Michael Looks Ahead – Changes at Red Tomato

Michael Looks Ahead – Changes at Red Tomato

When it comes to leadership succession, I don’t have much faith in the national search for the ‘perfect’ outsider. Especially in organizations that are hard to “get” like Red Tomato —a business/non-profit hybrid; a distributor with no physical assets; a farmer agent in a world that knows little about agriculture and growing food. I’m grateful to our management coach, Michelle Chambers, for putting it right in my face: “You have these two stars here, both in their mid-thirties. They’re not going to stick around forever unless you develop some kind of future for them!”  I thought about that for months. And I concluded that the timeline for leadership transition at Red Tomato shouldn’t be defined by my needs alone; it had to be built around the new leaders—to be exciting and meet their needs, too.

Two years later, I am moving out of the role of Executive Director into a new role we are calling Evangelist. Effective January 1, 2015, Laura Edwards Orr is the new Executive Director of Red Tomato.  Angel Mendez is Director of Operations, responsible for finance, logistics, and technology. Add Sue Futrell, Director of Marketing, and you have Red Tomato’s management team, moving forward.

I’m not leaving Red Tomato; not even changing my office.
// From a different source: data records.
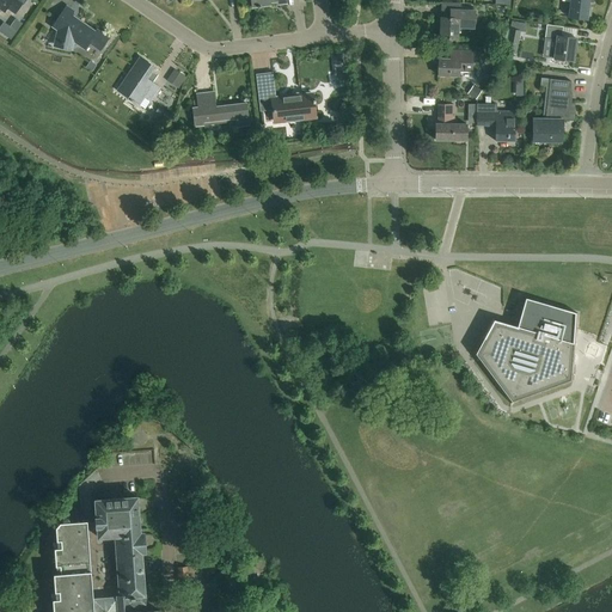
[(0,0),(0,10),(4,12),(7,7),(14,13),(23,0),(0,0)]
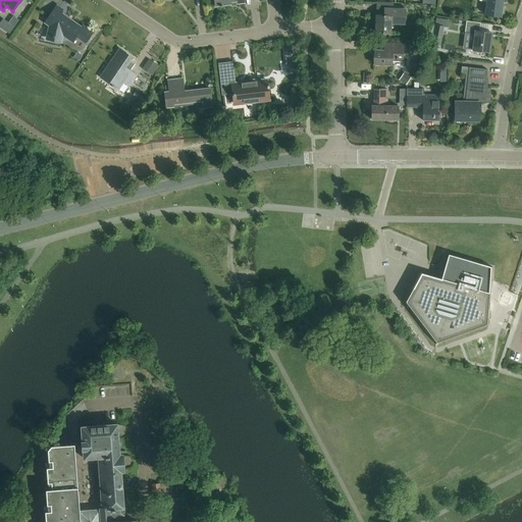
[(479,0),(486,1),(485,14),(501,16),(501,15),(504,16),(505,8),(502,7),(502,0),(479,0)]
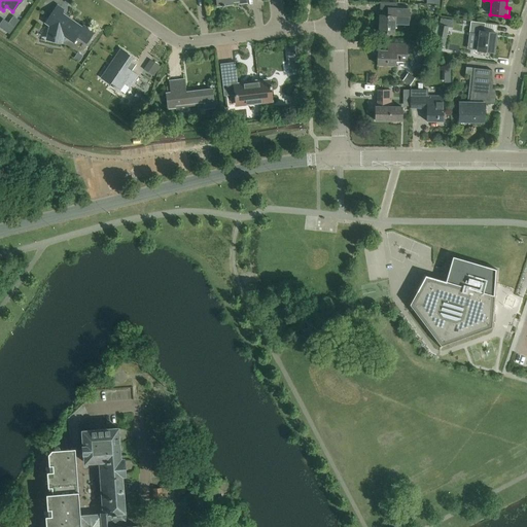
[(76,38),(85,44),(94,33),(83,27),(82,28),(62,14),(63,9),(57,5),(44,23),(54,30),(50,41),(62,43),(63,36),(73,43),(76,38)]
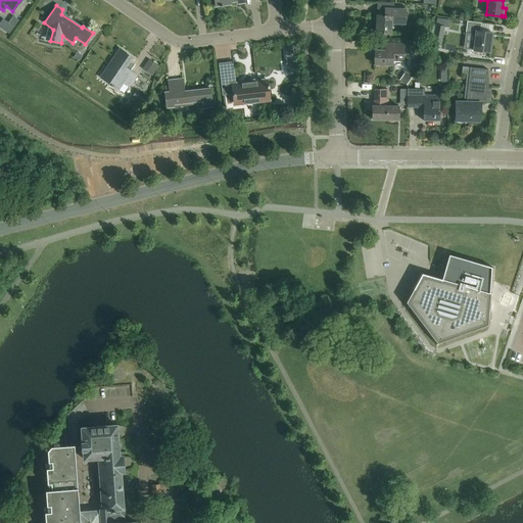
[(384,15),(376,15),(375,33),(390,34),(391,24),(405,25),(406,8),(384,7),(384,15)]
I’m here full-time, focusing on the growers, new business development, and product development, the parts of the job I have always enjoyed the most. And the parts I am best at. Not a bad deal for me—I’m expecting my fun quotient to actually go up!

With Red Tomato’s support, I am also involved with several regional and national organizations where I get to turn my imagination toward bigger picture problems (and opportunities). They include NESAWG (the Northeast Sustainable Agriculture Working Group), IPM Voice, Fair Food Investment Committee, and the brand new Hudson Valley-based Farm Hub.

Red Tomato is as interesting today as it was at the outset in 1996. Even though the start-up years were undoubtedly the most challenging and uncertain, the path ahead is no less ambitious. This food and farm economy is brutally competitive, and only getting more so. Demand for local food has opened doors, for sure. But the survival of mid-size fruit and vegetable growers in this region is by no means assured. Costs continue to go up more than prices. We have our work cut out for us. Getting bored does not seem an option.

I am grateful to be working with two talented leaders who are so capable of taking the reins, both with great experience in our particular work, both showing the deepest commitment to our mission, and both full of street smarts to navigate this challenging time. I am grateful to be working under board president Maud Ayson, who has steered this leadership transition with great wisdom, skill and compassion. And I’m grateful for the whole team at Red Tomato, who keep us moving forward.  Congratulations Laura, Angel and Red Tomato! This is very cool!